▸ **Exercise goal**
Each entry must be printed again without a single change.

────────────────────────────────────────

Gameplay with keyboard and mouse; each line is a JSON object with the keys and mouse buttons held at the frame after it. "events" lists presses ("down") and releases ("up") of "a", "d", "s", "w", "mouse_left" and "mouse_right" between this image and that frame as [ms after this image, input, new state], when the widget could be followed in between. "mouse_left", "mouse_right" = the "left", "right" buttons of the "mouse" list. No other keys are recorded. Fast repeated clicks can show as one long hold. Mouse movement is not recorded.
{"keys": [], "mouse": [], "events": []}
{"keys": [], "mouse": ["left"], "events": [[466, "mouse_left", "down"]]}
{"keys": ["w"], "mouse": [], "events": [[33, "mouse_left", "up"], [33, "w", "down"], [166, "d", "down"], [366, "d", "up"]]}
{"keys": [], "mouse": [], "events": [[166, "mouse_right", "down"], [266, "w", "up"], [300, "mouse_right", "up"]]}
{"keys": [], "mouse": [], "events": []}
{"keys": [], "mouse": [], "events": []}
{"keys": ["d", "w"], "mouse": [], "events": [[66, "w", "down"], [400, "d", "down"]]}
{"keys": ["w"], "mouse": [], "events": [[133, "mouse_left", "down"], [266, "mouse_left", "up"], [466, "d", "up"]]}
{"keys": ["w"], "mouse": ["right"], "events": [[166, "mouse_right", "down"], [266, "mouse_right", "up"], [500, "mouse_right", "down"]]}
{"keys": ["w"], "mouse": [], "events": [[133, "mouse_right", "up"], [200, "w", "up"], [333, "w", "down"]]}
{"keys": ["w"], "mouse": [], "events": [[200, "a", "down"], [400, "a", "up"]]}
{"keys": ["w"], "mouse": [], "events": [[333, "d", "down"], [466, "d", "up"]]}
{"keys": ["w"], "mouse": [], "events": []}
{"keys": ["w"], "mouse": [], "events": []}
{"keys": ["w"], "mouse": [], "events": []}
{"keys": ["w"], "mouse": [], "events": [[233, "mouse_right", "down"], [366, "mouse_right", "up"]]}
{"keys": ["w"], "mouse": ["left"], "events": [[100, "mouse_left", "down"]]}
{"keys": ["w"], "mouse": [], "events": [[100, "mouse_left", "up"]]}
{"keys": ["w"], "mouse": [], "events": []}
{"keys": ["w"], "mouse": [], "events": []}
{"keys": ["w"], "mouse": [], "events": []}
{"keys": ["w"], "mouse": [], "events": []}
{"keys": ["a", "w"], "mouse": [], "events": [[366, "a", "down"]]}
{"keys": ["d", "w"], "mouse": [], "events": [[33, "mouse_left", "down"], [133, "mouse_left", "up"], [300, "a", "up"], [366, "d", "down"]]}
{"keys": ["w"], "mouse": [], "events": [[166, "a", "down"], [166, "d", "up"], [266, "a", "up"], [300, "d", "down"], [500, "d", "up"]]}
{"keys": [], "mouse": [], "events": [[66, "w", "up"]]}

────────────────────────────────────────

▸ **Answer to this task**
Gameplay with keyboard and mouse; each line is a JSON object with the keys and mouse buttons held at the frame after it. "events" lists presses ("down") and releases ("up") of "a", "d", "s", "w", "mouse_left" and "mouse_right" between this image and that frame as [ms after this image, input, new state], when the widget could be followed in between. "mouse_left", "mouse_right" = the "left", "right" buttons of the "mouse" list. No other keys are recorded. Fast repeated clicks can show as one long hold. Mouse movement is not recorded.
{"keys": [], "mouse": [], "events": []}
{"keys": [], "mouse": ["left"], "events": [[466, "mouse_left", "down"]]}
{"keys": ["w"], "mouse": [], "events": [[33, "mouse_left", "up"], [33, "w", "down"], [166, "d", "down"], [366, "d", "up"]]}
{"keys": [], "mouse": [], "events": [[166, "mouse_right", "down"], [266, "w", "up"], [300, "mouse_right", "up"]]}
{"keys": [], "mouse": [], "events": []}
{"keys": [], "mouse": [], "events": []}
{"keys": ["d", "w"], "mouse": [], "events": [[66, "w", "down"], [400, "d", "down"]]}
{"keys": ["w"], "mouse": [], "events": [[133, "mouse_left", "down"], [266, "mouse_left", "up"], [466, "d", "up"]]}
{"keys": ["w"], "mouse": ["right"], "events": [[166, "mouse_right", "down"], [266, "mouse_right", "up"], [500, "mouse_right", "down"]]}
{"keys": ["w"], "mouse": [], "events": [[133, "mouse_right", "up"], [200, "w", "up"], [333, "w", "down"]]}
{"keys": ["w"], "mouse": [], "events": [[200, "a", "down"], [400, "a", "up"]]}
{"keys": ["w"], "mouse": [], "events": [[333, "d", "down"], [466, "d", "up"]]}
{"keys": ["w"], "mouse": [], "events": []}
{"keys": ["w"], "mouse": [], "events": []}
{"keys": ["w"], "mouse": [], "events": []}
{"keys": ["w"], "mouse": [], "events": [[233, "mouse_right", "down"], [366, "mouse_right", "up"]]}
{"keys": ["w"], "mouse": ["left"], "events": [[100, "mouse_left", "down"]]}
{"keys": ["w"], "mouse": [], "events": [[100, "mouse_left", "up"]]}
{"keys": ["w"], "mouse": [], "events": []}
{"keys": ["w"], "mouse": [], "events": []}
{"keys": ["w"], "mouse": [], "events": []}
{"keys": ["w"], "mouse": [], "events": []}
{"keys": ["a", "w"], "mouse": [], "events": [[366, "a", "down"]]}
{"keys": ["d", "w"], "mouse": [], "events": [[33, "mouse_left", "down"], [133, "mouse_left", "up"], [300, "a", "up"], [366, "d", "down"]]}
{"keys": ["w"], "mouse": [], "events": [[166, "a", "down"], [166, "d", "up"], [266, "a", "up"], [300, "d", "down"], [500, "d", "up"]]}
{"keys": [], "mouse": [], "events": [[66, "w", "up"]]}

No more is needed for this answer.